Accidents du travail

0,2

0,3

1,6

1

1

Vieillesse

- 7,9

- 5,2

- 0,2

3,7

0,7

Famille

- 9,6

- 14,5

- 1,9

4,8

4,5

Régime général

- 53,2

- 33,8

- 16,4

0,2

5

Source : CCSS mai 2000

* estimation

** prévisions


Pour 2000, le nouveau compte présenté par la Commission retient des hypothèses économiques plus favorables qu'en septembre. Ainsi la croissance du PIB serait de 3,6 % au lieu de 2,8 %, la prévision de hausse des prix à la consommation est relevée de 0,3 point pour atteindre 1,3 %. Enfin la croissance de la masse salariale atteindrait 5,2 % au lieu de 4 % initialement prévue. Les comptes 2000 retiennent également une révision à la hausse des dépenses d'assurance-maladie, celle-ci se poursuivant à un rythme soutenu. Finalement le rythme de croissance des dépenses restera élevé en 2000 ( + 3,2 %), à peine inférieur à celui des recettes (+ 3,6 %).

2. ... qui se répercute sur le solde des administrations de Sécurité sociale (ASSO)

Le solde des administrations de Sécurité sociale (ASSO) s'est amélioré depuis 1998, passant d'un besoin de financement de l'ordre de 0,1 % du PIB à une capacité de financement de 0,2 % du PIB en 1999, de 0,4 % en 2000 et une prévision de 0,5- 0,6 point de PIB en 2001.

Au sens de la comptabilité nationale, les transferts de l'Etat au profit des ASSO s'élèvent à 192 milliards de francs en 1999. L'Etat prend en charge des dépenses de solidarité versées par des ASSO (Allocation Adultes Handicapés, 25 milliards de francs en 1999). Il finance certaines dépenses de sécurité sociale (BAPSA pour 27 milliards de francs, fonds de compensation des organismes de sécurité sociale pour 19 milliards de francs). Il compense des allégements de cotisations sociales (notamment la réduction dégressive des cotisations patronales sur les bas salaires, 38,4 milliards de francs, jusqu'en 1999). Exceptionnellement, l'Etat a supporté la charge de 10 milliards de francs au titre de la dette obligataire de l'UNEDIC.

Les administrations de sécurité sociale ont donc poursuivi leur redressement pour des raisons essentiellement conjoncturelles (croissance de l'emploi notamment). Comme le souligne le gouvernement dans son rapport d'orientation budgétaire, " l'amélioration du marché du travail induit d'importants surcroîts de recettes pour les administrations de sécurité sociale, l'essentiel de leurs ressources fiscales et sociales étant assis sur les revenus du travail ".

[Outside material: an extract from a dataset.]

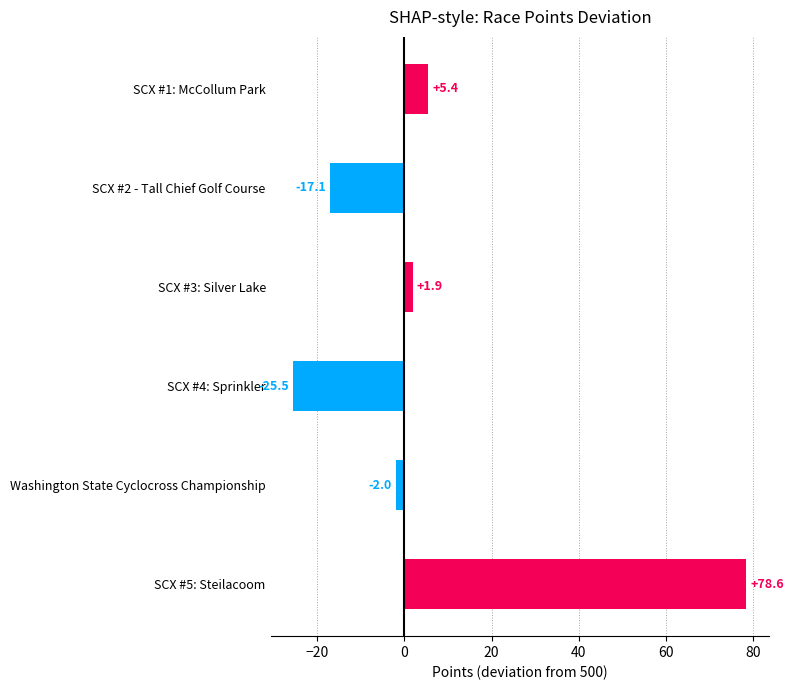

What is the minimum value shown in the chart?

-25.5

Le redressement comptable des administrations de sécurité sociale concerne l'ensemble des régimes : le régime général, les régimes d'assurance chômage (en raison de la sensible diminution du chômage), les régimes complémentaires (notamment l'ARRCO), les accords conclus en 1996 ayant permis d'asseoir la maîtrise de leurs dépenses.